Marxist critical theorist Slavoj Žižek argued that: "liberal attitudes towards the other are characterized both by respect for otherness, openness to it, and an obsessive fear of harassment. In short, the other is welcomed insofar as its presence is not intrusive, insofar as it is not really the other. Tolerance thus coincides with its opposite. My duty to be tolerant towards the other effectively means that I should not get too close to him or her, not intrude into his space—in short, that I should respect his intolerance towards my over-proximity. This is increasingly emerging as the central human right of advanced capitalist society: the right not to be 'harassed', that is, to be kept at a safe distance from others." and "universal human rights are effectively the right of white, male property-owners to exchange freely on the market, exploit workers and women, and exert political domination."[25]
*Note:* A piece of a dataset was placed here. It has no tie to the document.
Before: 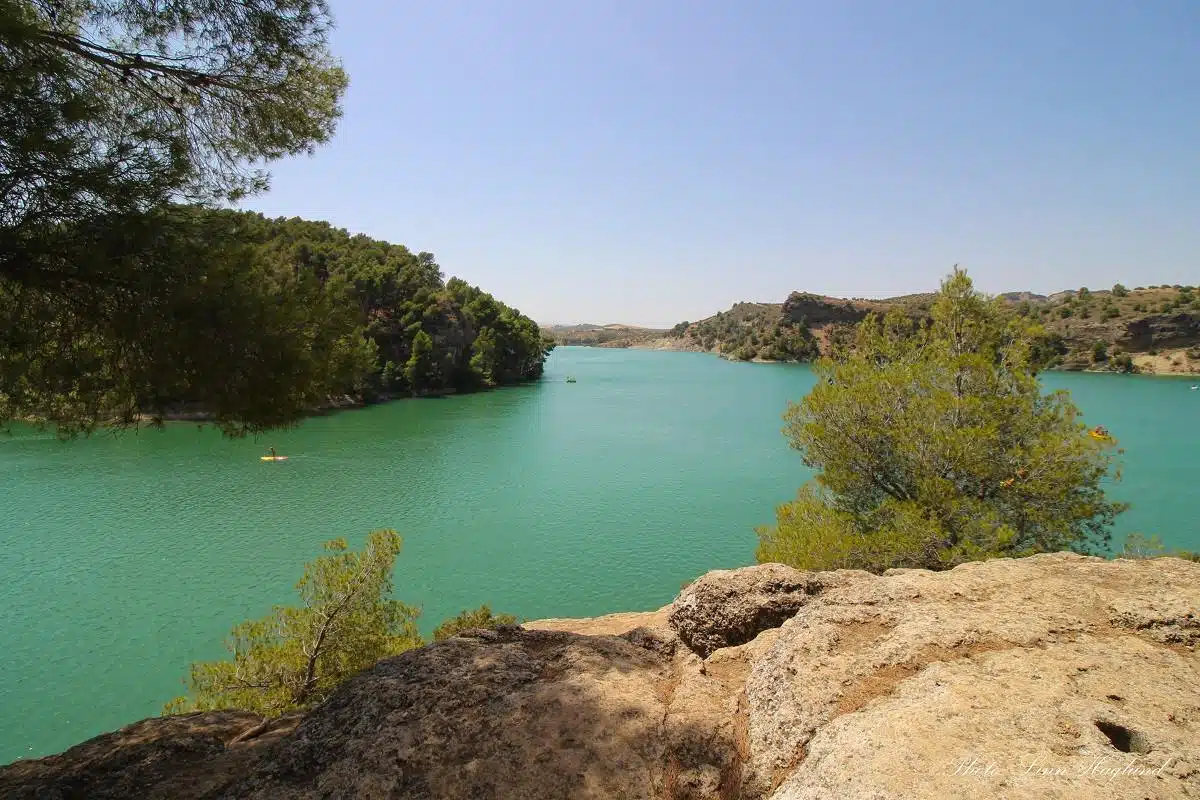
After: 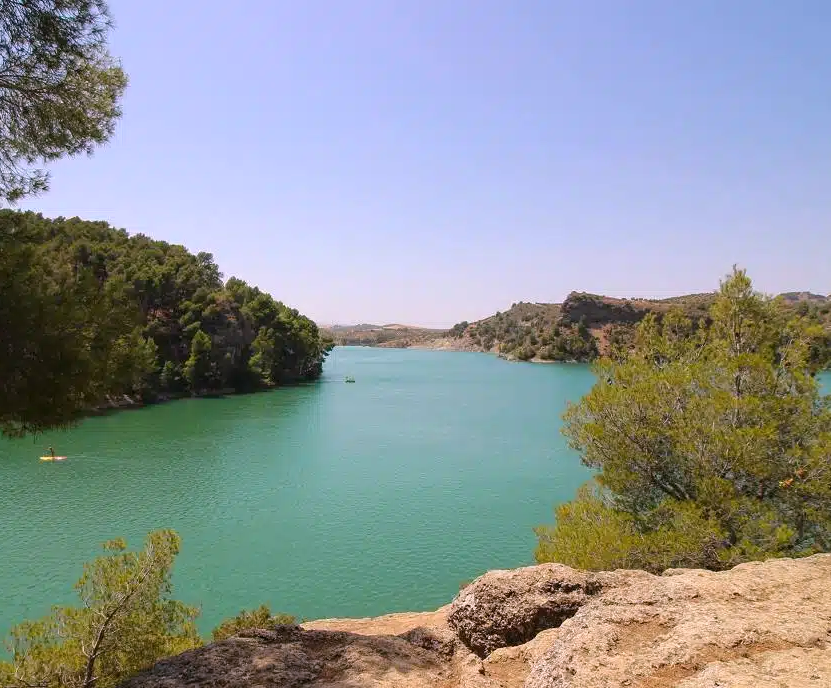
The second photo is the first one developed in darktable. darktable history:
white balance: red 1.05, blue 1.072
crop: left 18.479%, right 12.2%, bottom 13.971%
Henry of Ghent articulated the theory that every person has a property interest in their own body.[26] John Locke uses the word property in both broad and narrow senses. In a broad sense, it covers a wide range of human interests and aspirations; more narrowly, it refers to material goods. He argues that property is a natural right and it is derived from labour.[27] In addition, property precedes government and government cannot "dispose of the estates of the subjects arbitrarily." To deny valid property rights according to Locke is to deny human rights. The British philosopher had significant impacts upon the development of the Government of the UK and was central to the fundamental founding philosophy of the United States. Karl Marx later critiqued Locke's theory of property in his Theories of Surplus Value, seeing the beginnings of a theory of surplus value in Locke's works. In Locke's Second Treatise he argued that the right to own private property was unlimited as long as nobody took more than they could use without allowing any of their property to go to waste and that there were enough common resources of comparable quality available for others to create their own property. Locke did believe that some would be more "industrious and rational" than others and would amass more property, but believed this would not cause shortages. Though this system could work before the introduction of money, Marx argued in Theories of Surplus Value that Locke's system would break down and claimed money was a contradiction of the law of nature on which private property was founded.[28]